• _BRANO FORNITO_:
^^^^

Le emozioni non sono delle turbolenze di disturbo della nostra vita mentale ma, al contrario, rappresentano segnali preziosi che ci aiutano a comprendere ciò che sta avvenendo e a modificare il nostro comportamento per adeguarci ai cambiamenti dell’ambiente.

 

La mancanza e l'assenza lasciano il posto al desiderio

Da adulti, emozioni sgradevoli come la tristezza possono ancora, e forse di più, essere utili per la nostra salute psicologica a patto che impariamo a identificarle e a gestirle invece di venirne sopraffatti.

Gestire le emozioni negative è ciò che ci aiuta a riconoscere e tollerare i nostri vissuti di tristezza, solitudine e perdita e ad empatizzare con quelli altrui a tutto vantaggio del benessere della nostra vita emotiva e relazionale. Essere tristi significa, in estrema sintesi, sentirsi privi di qualcosa o di qualcuno, sperimentare una condizione di mancanza (quindi di vuoto e di “buio” appunto), questo a vari livelli e con sfumature diverse.

^^^^

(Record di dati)
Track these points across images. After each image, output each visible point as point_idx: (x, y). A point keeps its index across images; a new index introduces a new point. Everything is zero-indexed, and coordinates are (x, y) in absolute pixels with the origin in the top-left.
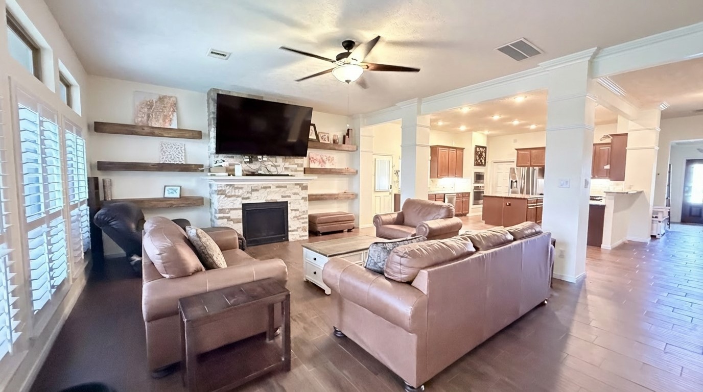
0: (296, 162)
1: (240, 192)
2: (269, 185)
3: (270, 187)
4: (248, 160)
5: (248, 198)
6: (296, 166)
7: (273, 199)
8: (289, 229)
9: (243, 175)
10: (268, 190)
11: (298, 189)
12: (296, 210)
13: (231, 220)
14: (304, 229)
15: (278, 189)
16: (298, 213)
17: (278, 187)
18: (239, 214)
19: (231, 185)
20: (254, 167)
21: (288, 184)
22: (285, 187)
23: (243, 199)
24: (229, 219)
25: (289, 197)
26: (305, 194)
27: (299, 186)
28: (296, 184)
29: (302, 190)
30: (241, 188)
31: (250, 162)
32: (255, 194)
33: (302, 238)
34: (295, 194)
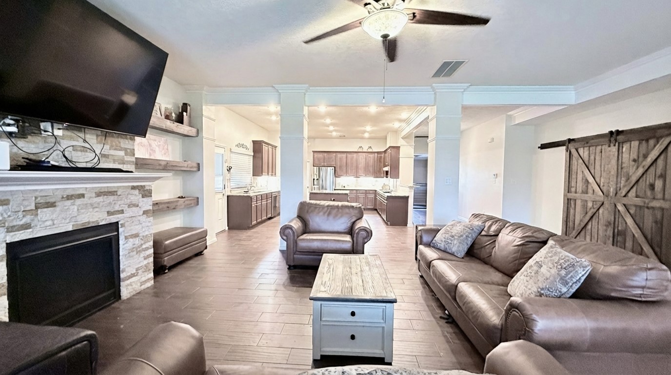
0: (123, 145)
1: (4, 212)
2: (81, 192)
3: (83, 196)
5: (27, 227)
6: (122, 153)
7: (91, 220)
8: (122, 276)
9: (13, 168)
10: (79, 202)
11: (136, 196)
12: (132, 236)
14: (146, 269)
15: (99, 199)
16: (137, 242)
17: (100, 194)
20: (31, 147)
21: (119, 187)
22: (115, 193)
23: (11, 229)
25: (122, 212)
26: (147, 204)
27: (137, 191)
28: (133, 188)
29: (143, 197)
31: (22, 134)
32: (43, 214)
33: (143, 287)
34: (131, 205)
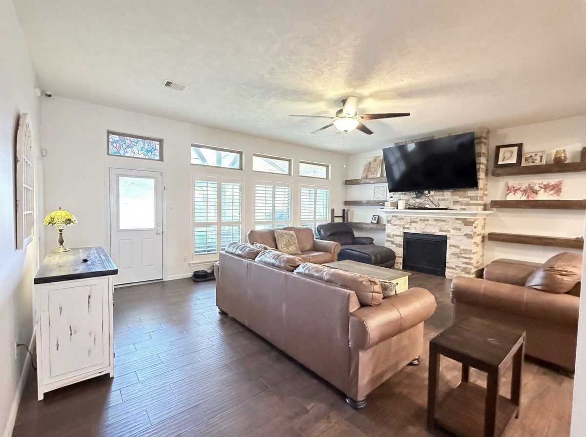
1: (402, 223)
2: (427, 219)
3: (428, 220)
4: (415, 196)
5: (408, 228)
8: (447, 265)
9: (405, 209)
10: (426, 222)
12: (454, 246)
13: (395, 244)
15: (435, 223)
16: (457, 250)
17: (435, 220)
18: (400, 241)
19: (395, 216)
20: (420, 201)
21: (447, 218)
22: (445, 221)
23: (404, 228)
24: (393, 243)
25: (449, 231)
27: (461, 221)
29: (465, 225)
30: (403, 219)
32: (414, 225)
34: (456, 229)
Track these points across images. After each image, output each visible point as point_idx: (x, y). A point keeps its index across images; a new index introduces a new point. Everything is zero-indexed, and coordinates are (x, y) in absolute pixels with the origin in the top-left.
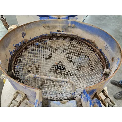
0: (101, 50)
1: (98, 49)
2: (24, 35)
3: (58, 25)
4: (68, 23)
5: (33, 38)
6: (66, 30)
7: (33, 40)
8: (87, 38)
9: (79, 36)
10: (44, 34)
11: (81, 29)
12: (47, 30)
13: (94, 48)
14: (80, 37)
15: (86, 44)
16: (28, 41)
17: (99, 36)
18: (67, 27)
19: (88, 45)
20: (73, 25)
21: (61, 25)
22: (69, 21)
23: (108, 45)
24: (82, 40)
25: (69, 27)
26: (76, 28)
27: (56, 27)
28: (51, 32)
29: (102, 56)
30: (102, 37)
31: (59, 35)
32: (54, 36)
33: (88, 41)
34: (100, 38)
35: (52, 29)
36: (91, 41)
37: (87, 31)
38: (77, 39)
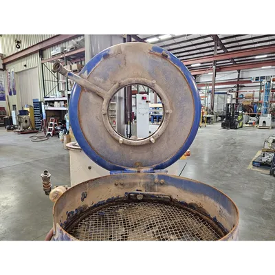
0: (215, 218)
1: (211, 219)
2: (84, 197)
3: (138, 181)
4: (154, 179)
5: (95, 202)
6: (151, 189)
7: (95, 206)
8: (188, 201)
9: (174, 198)
10: (115, 197)
11: (175, 186)
12: (120, 190)
13: (205, 217)
14: (176, 200)
15: (190, 211)
16: (87, 208)
17: (205, 195)
18: (153, 184)
19: (193, 213)
20: (162, 181)
21: (142, 181)
22: (156, 174)
23: (222, 207)
24: (180, 205)
25: (155, 183)
26: (168, 185)
27: (135, 184)
28: (126, 193)
29: (219, 230)
30: (210, 196)
31: (140, 198)
32: (131, 200)
33: (191, 206)
34: (207, 198)
35: (127, 188)
36: (195, 204)
37: (185, 189)
38: (172, 203)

^^^^

• _PROVA TU_: Prosegui il brano sulle emozioni e sulla tristezza a partire dal punto in cui si interrompe. Le righe non hanno alcun legame con il brano.

• _RISPOSTA_:
Ma, che sia per la perdita di una relazione, perché abbiamo smarrito un oggetto a chi eravamo affezionati o, ancora, perché stiamo lasciando un lavoro o un’abitazione che ci hanno accompagnato per lungo tempo stiamo in ogni caso avvertendo, in noi stessi, un sentimento di mancanza e di perdita.

Poter riconoscere e tollerare di percepire tristezza è quindi un’occasione spesso preziosa: è dalla mancanza che nasce il bisogno e il desiderio per qualcosa di nuovo.